One promising approach
considering instead something like $E(v_ag) \geq E(v_a)$ and $ \int_0^{T_{max}}v_ag = \int_0^{T_{max}}v_a$ the problem turns into the following:
if $ \int_0^{T_{max}}p^ag = \int_0^{T_{max}}p^a$ and $ \int_0^{T_{max}}p^{a+1}g \geq \int_0^{T_{max}}p^{a+1}$
then does
$ \int_0^{T_{max}}p^{2a+1}g^2 \geq \int_0^{T_{max}}p^{2a+1}$ ?
this is nice as:
$p^{a}gp^{a+1}g= p^{2a+1}g^2$ and $p^{a}p^{a+2}= p^{2a+1}$.
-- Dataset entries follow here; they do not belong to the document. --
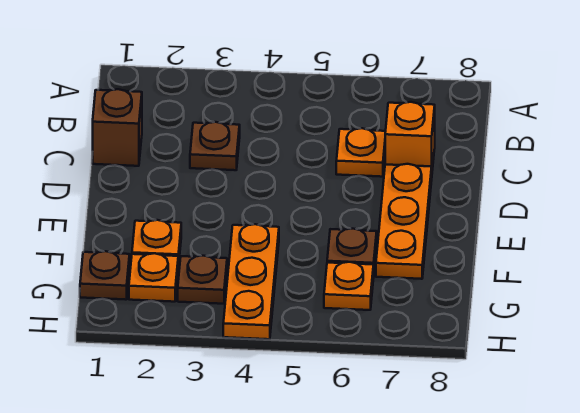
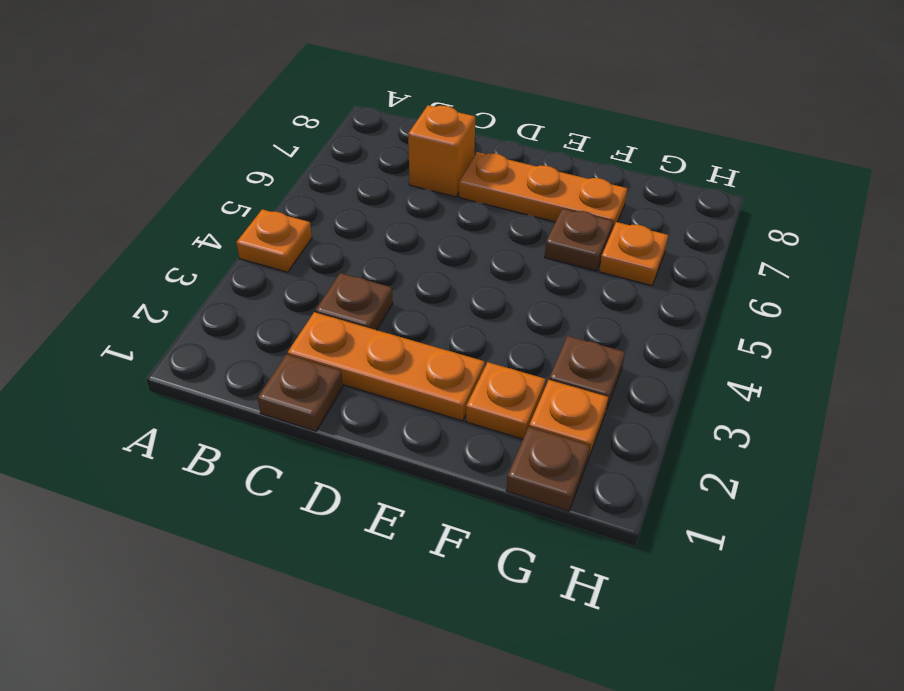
brown 1x1 brick [93,89,142,166] -> brown 1x1 plate [258,354,343,431]
orange 1x1 plate [336,128,386,177] -> orange 1x1 plate moved to [236,209,312,272]
orange 1x3 plate [223,224,279,339] -> orange 1x3 plate moved to [288,312,485,421]

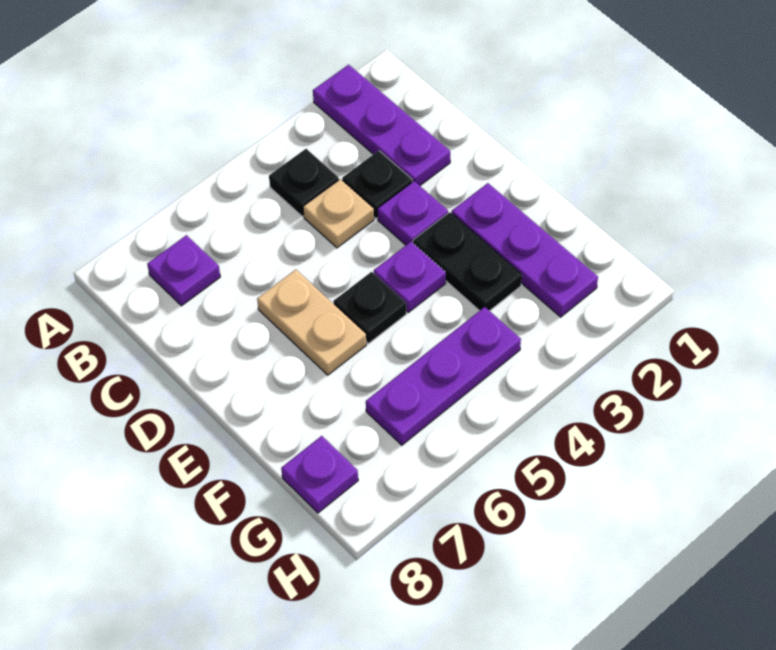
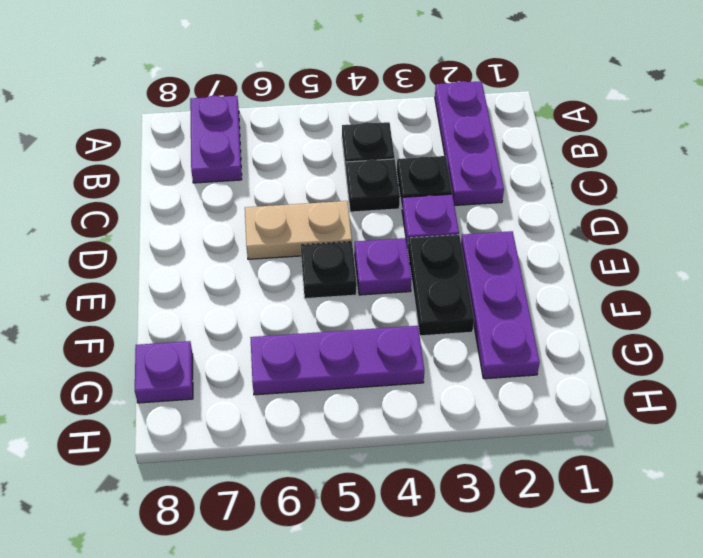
purple 1x1 plate [147,235,220,306] -> purple 1x2 plate [190,96,242,183]
tan 1x1 plate [303,179,374,248] -> black 1x1 plate [346,159,400,212]
tan 1x2 plate [257,270,366,375] -> tan 1x2 plate turned to [245,201,352,259]

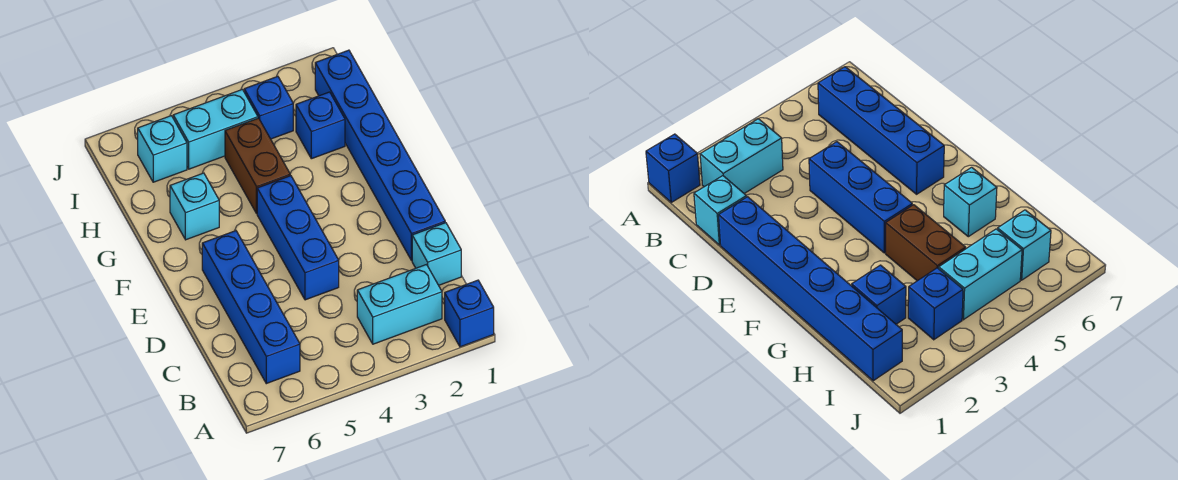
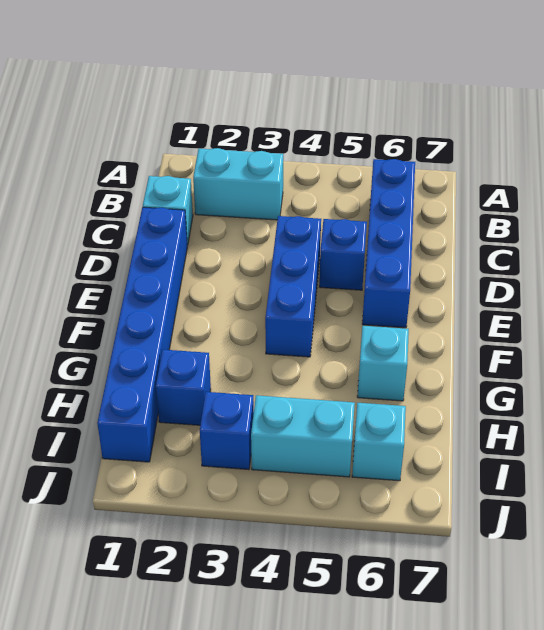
blue 1x1 brick [445,280,494,347] -> blue 1x1 brick moved to [319,219,367,290]
brown 1x2 brick [225,118,290,214] -> none

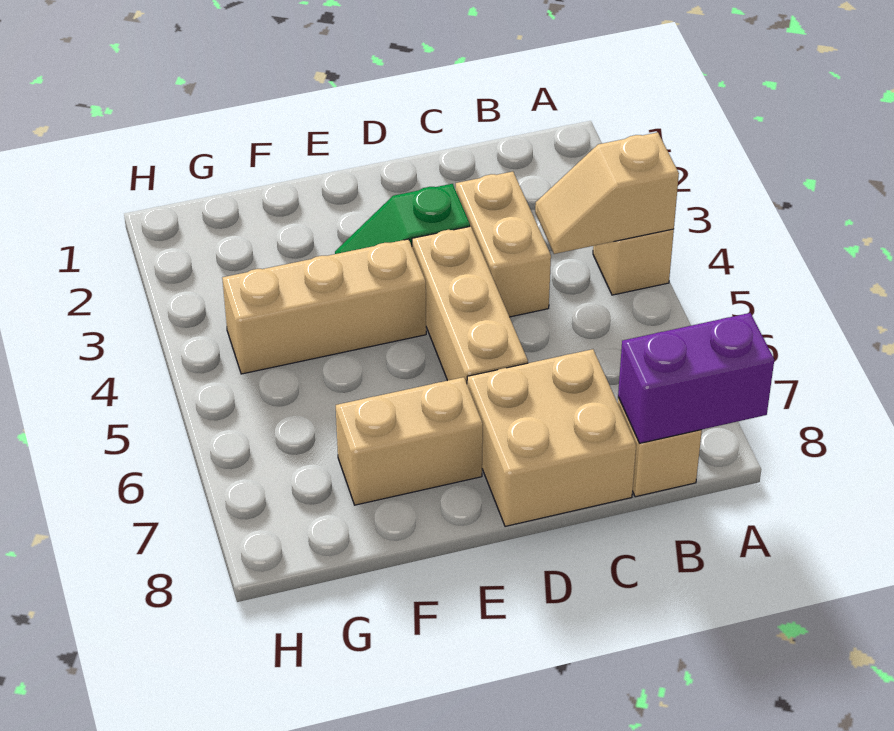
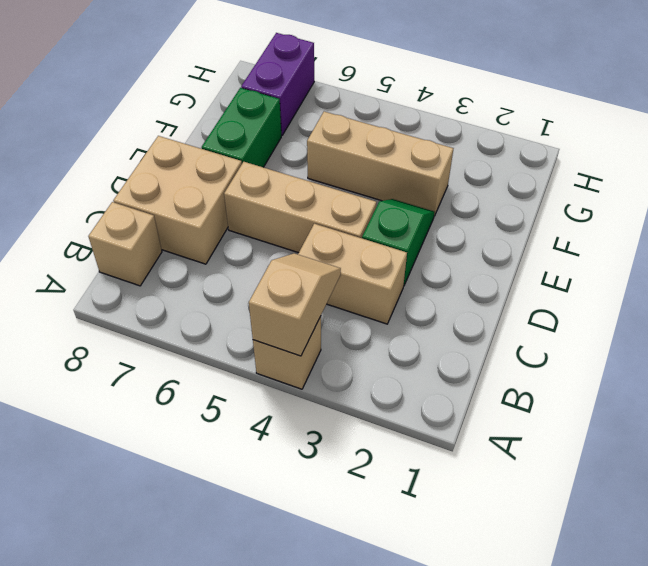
purple 1x2 brick [618,313,774,443] -> purple 1x2 brick moved to [241,33,314,135]
tan 1x3 brick [222,239,426,374] -> tan 1x3 brick turned to [307,112,454,216]
tan 1x2 brick [336,377,483,505] -> green 1x2 brick [202,88,281,167]

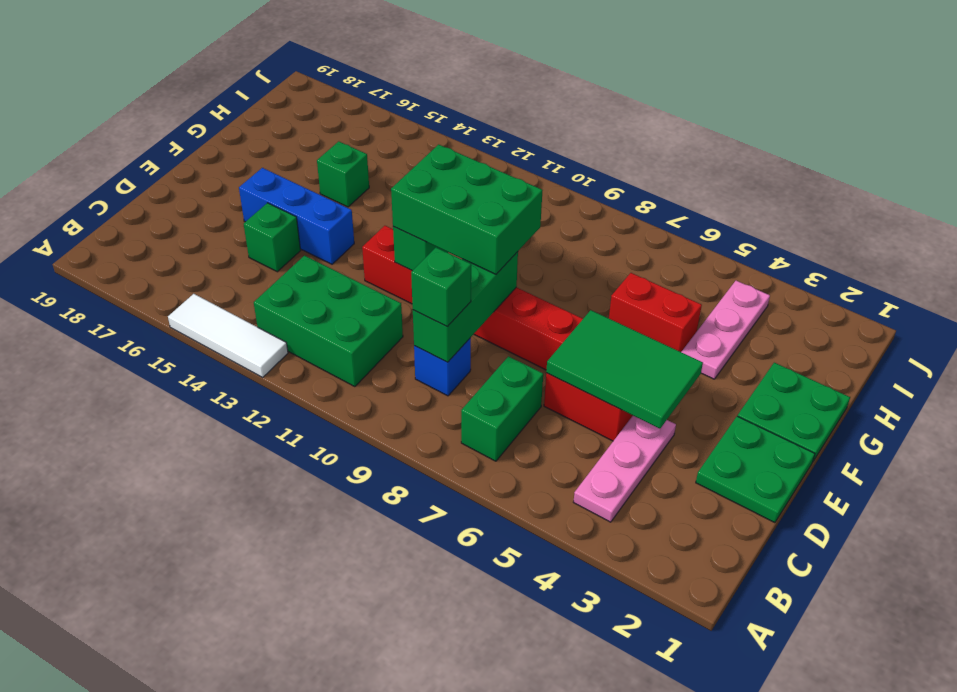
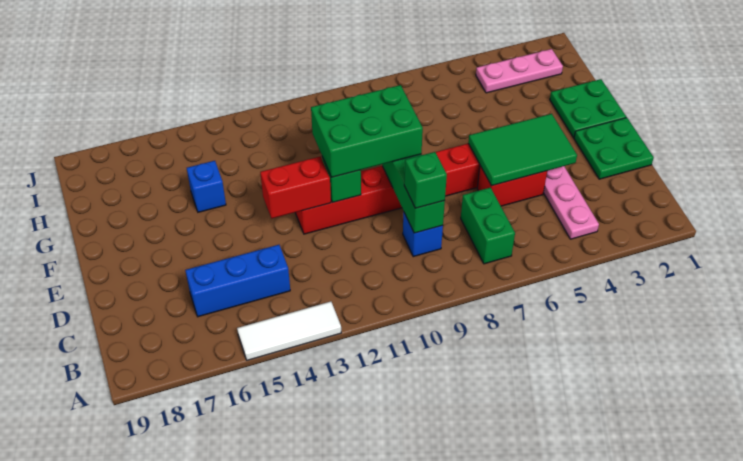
green 2x3 brick [254,256,403,387] -> none
green 1x1 brick [244,203,301,272] -> none
blue 1x3 brick [239,168,354,264] -> blue 1x3 brick moved to [185,245,290,317]
pink 1x3 plate [682,281,770,379] -> pink 1x3 plate turned to [476,49,563,93]
red 1x2 brick [609,273,702,352] -> red 1x2 brick moved to [260,157,331,218]
green 1x1 brick [317,141,369,207] -> blue 1x1 brick [187,161,226,212]

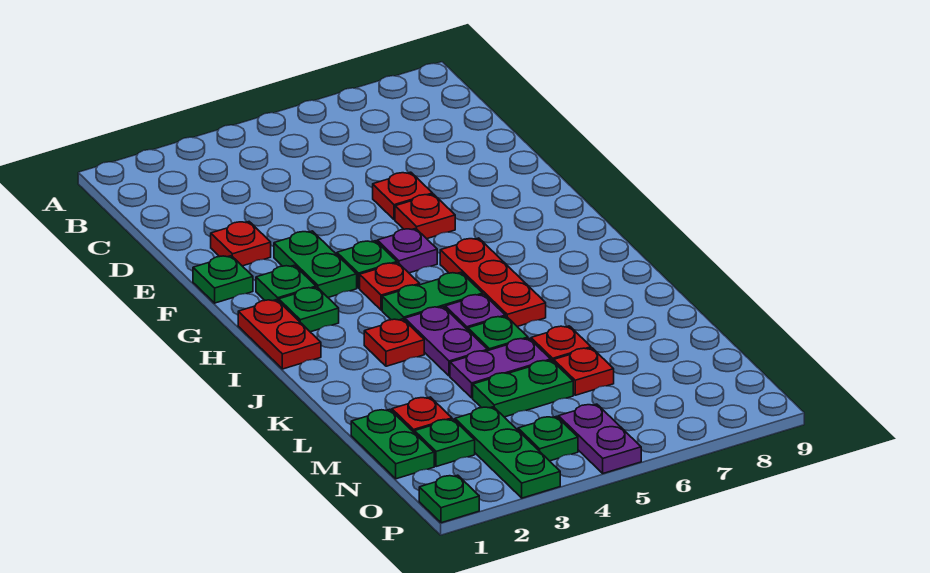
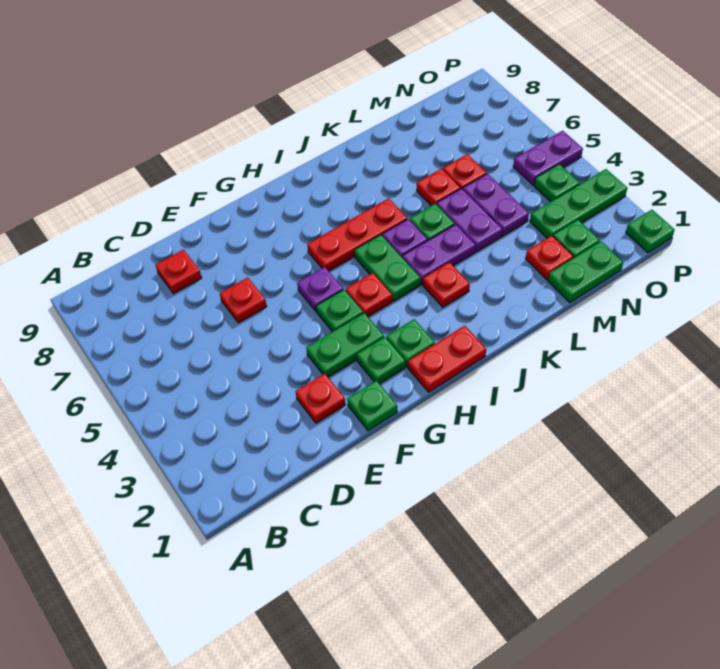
red 1x1 plate [395,194,455,239] -> red 1x1 plate moved to [156,250,202,294]
green 1x2 plate [473,360,573,417] -> purple 1x2 plate [463,174,529,236]

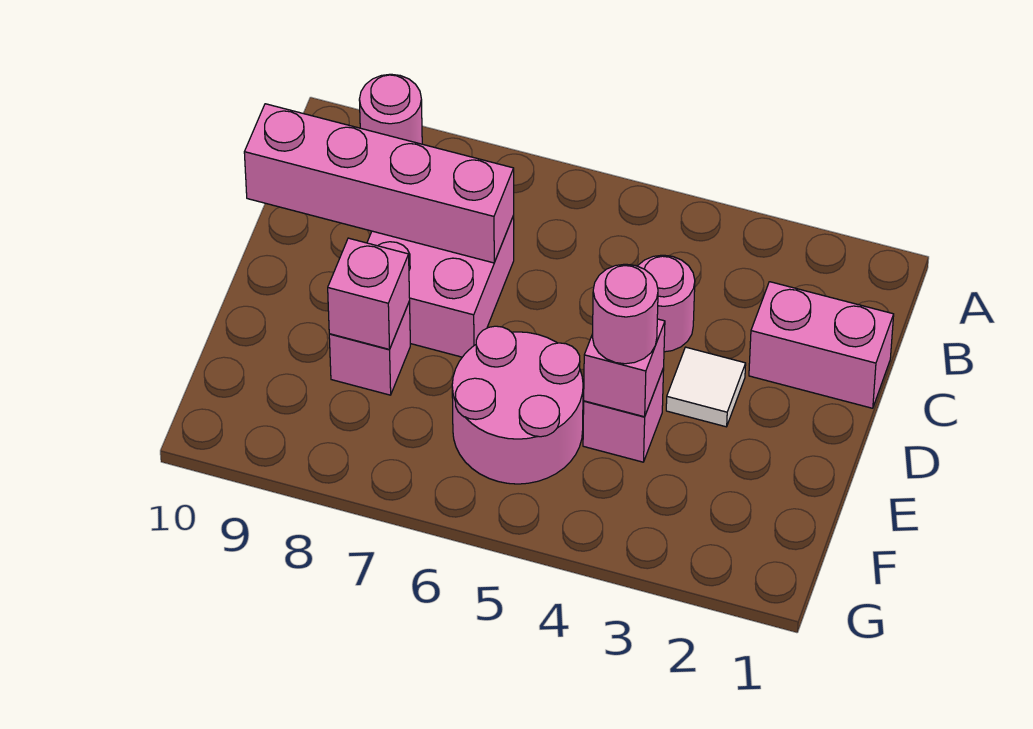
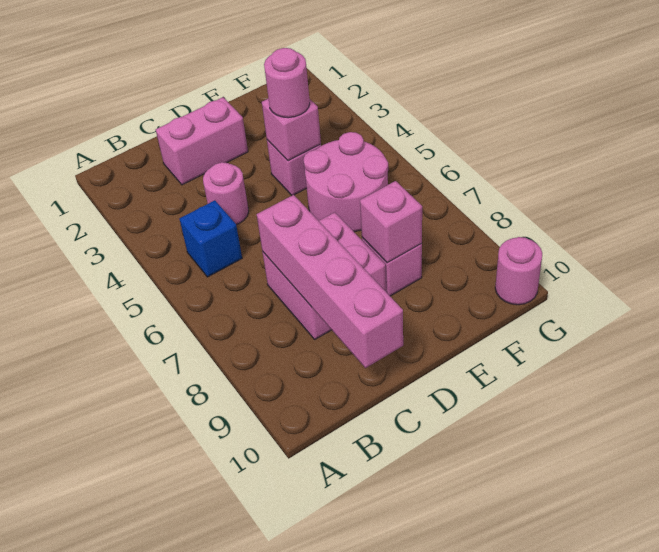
pink 1x1 round brick [359,74,422,144] -> pink 1x1 round brick moved to [495,237,542,305]
none -> blue 1x1 brick [180,200,242,277]
pink 1x2 brick [749,282,894,408] -> pink 1x2 brick turned to [156,97,248,185]
white 1x1 tile [666,347,746,427] -> none

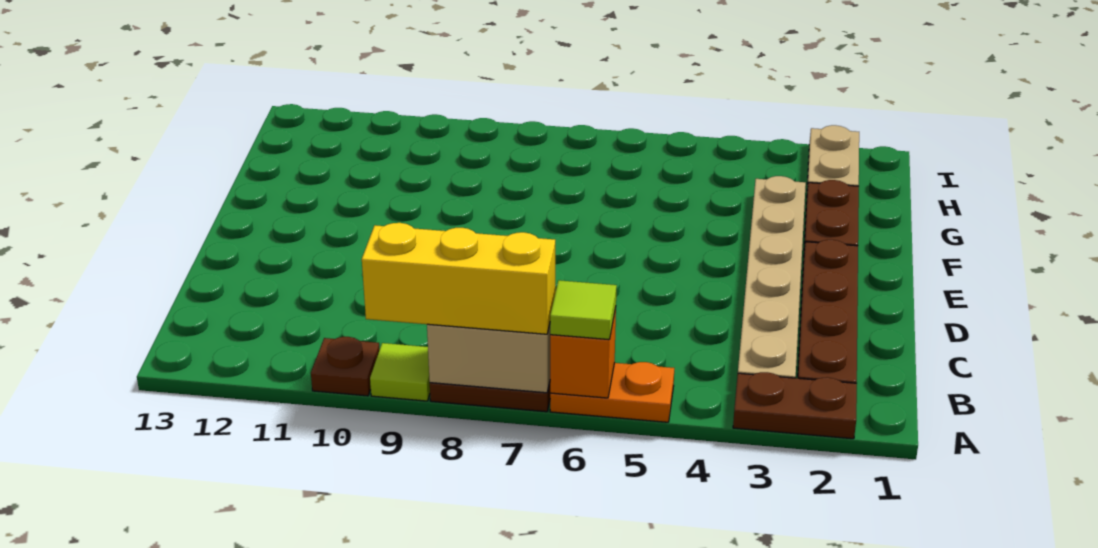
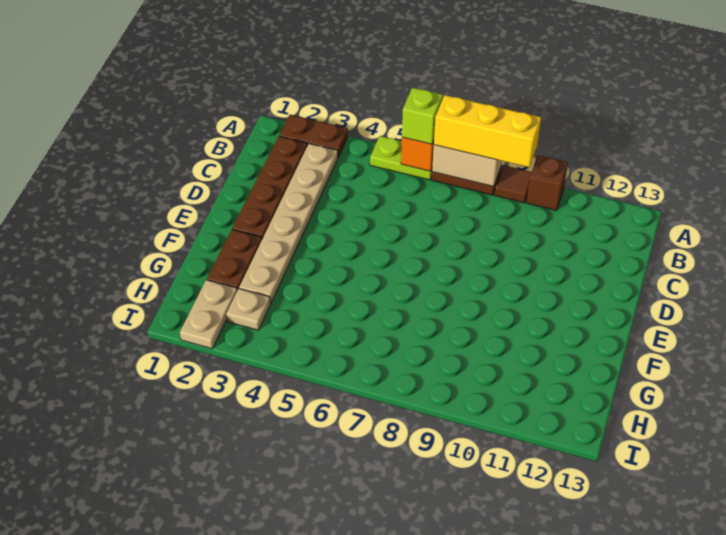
orange 1x2 plate [550,362,674,422] -> lime 1x2 plate [370,136,432,180]
lime 1x1 tile [550,280,617,340] -> lime 1x1 brick [402,88,443,144]
lime 1x1 tile [370,343,430,401] -> brown 1x1 tile [495,165,531,203]
brown 1x1 plate [311,337,380,396] -> brown 1x1 brick [526,155,568,211]
none -> tan 1x1 plate [226,289,270,330]

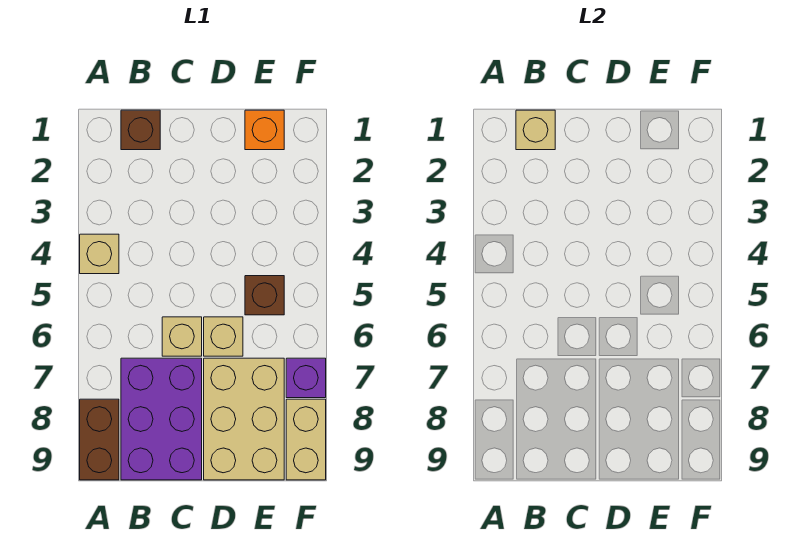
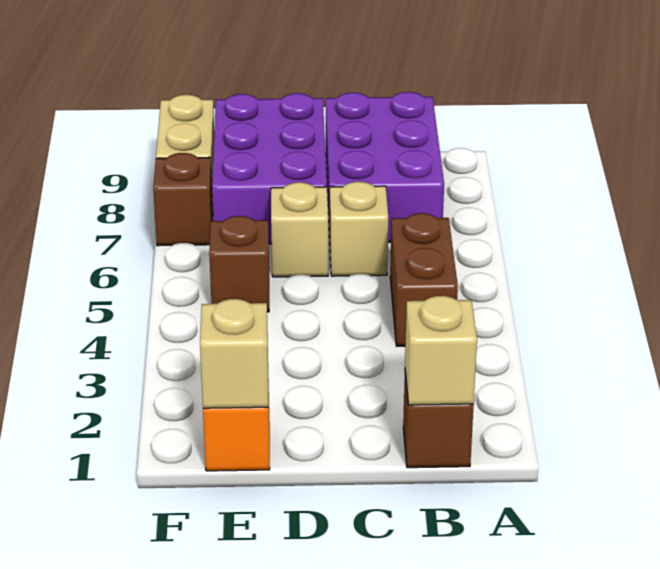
tan 1x1 brick [80,234,119,274] -> tan 1x1 brick moved to [200,299,268,408]
brown 1x2 brick [80,399,119,480] -> brown 1x2 brick moved to [390,213,458,346]
tan 2x3 brick [204,358,284,480] -> purple 2x3 brick [212,93,327,244]
purple 1x1 brick [286,358,326,398] -> brown 1x1 brick [153,153,213,246]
So we almost want a rule like
$\int a \geq \int b, \int c = \int d \implies \int ac \geq \int cd$ under our assumptions.
Best Answer
Here’s a solution using variational calculus (though there isn’t really any calculus involved, since nothing depends on the derivative of $v$). As far as I can tell you don’t require $v$ to be non-negative, and indeed the solutions are sometimes negative.
We can initially replace the inequalities involving $D$ and $C$ by equations; once we have the solution for given $D$ and $C$, we can then maximize with respect to $D$ and $C$ subject to the inequalities.
Trying to directly formulate this as a variational problem with constraints runs into the problem that the variance isn’t linear and contains a square of an integral. We can get around this by considering the dual problem of minimizing the variance given $\mathsf E[t_{\text{red}}]$.
So assume $D$ and $E=\mathsf E[t_{\text{red}}]$ are given. Then we want to minimize
$$ \int v^2p\,\mathrm dt $$
subject to
$$ \int v\,\mathrm dt=D $$
and
$$ \int vp\,\mathrm dt=E\;. $$
Introducing Lagrange multipliers for the constraints and varying
$$ \int\left(v^2p-2\lambda vp-2\mu v\right)\mathrm dt $$
yields
$$ 2vp-2\lambda p-2\mu=0 $$
and thus
$$ v=\lambda+\frac\mu p\;. $$
Substituting into the constraints yields
$$ \int\left(\lambda+\frac\mu p\right)\mathrm dt=D\;,\\ \int\left(\lambda+\frac\mu p\right)p\,\mathrm dt=E $$
and thus
$$ \lambda T_{\text{max}}+\mu I=D\;,\\ \lambda+\mu T_{\text{max}}=E\;, $$
with
$$ I=\int\frac{\mathrm dt}p\;. $$
The Lagrange multipliers can be determined from this linear system of equations and substituted into the solution.
We recover your solution for $a=0$ and $C=0$ in the case $\mu=0$, with $v=\lambda=E=\frac D{T_{\text{max}}}$.
We don’t recover your solution for $a=\infty$ and $C=\infty$, I think because you implicitly used $v\ge0$ in deriving it.
But if $p$ is positive everywhere, there should be a neighbourhood of solutions around the solution for $C=0$ that have $v$ positive everywhere, and it doesn’t have the form you were hoping for, so I’m afraid this may be somewhat disappointing (unless I made a mistake...).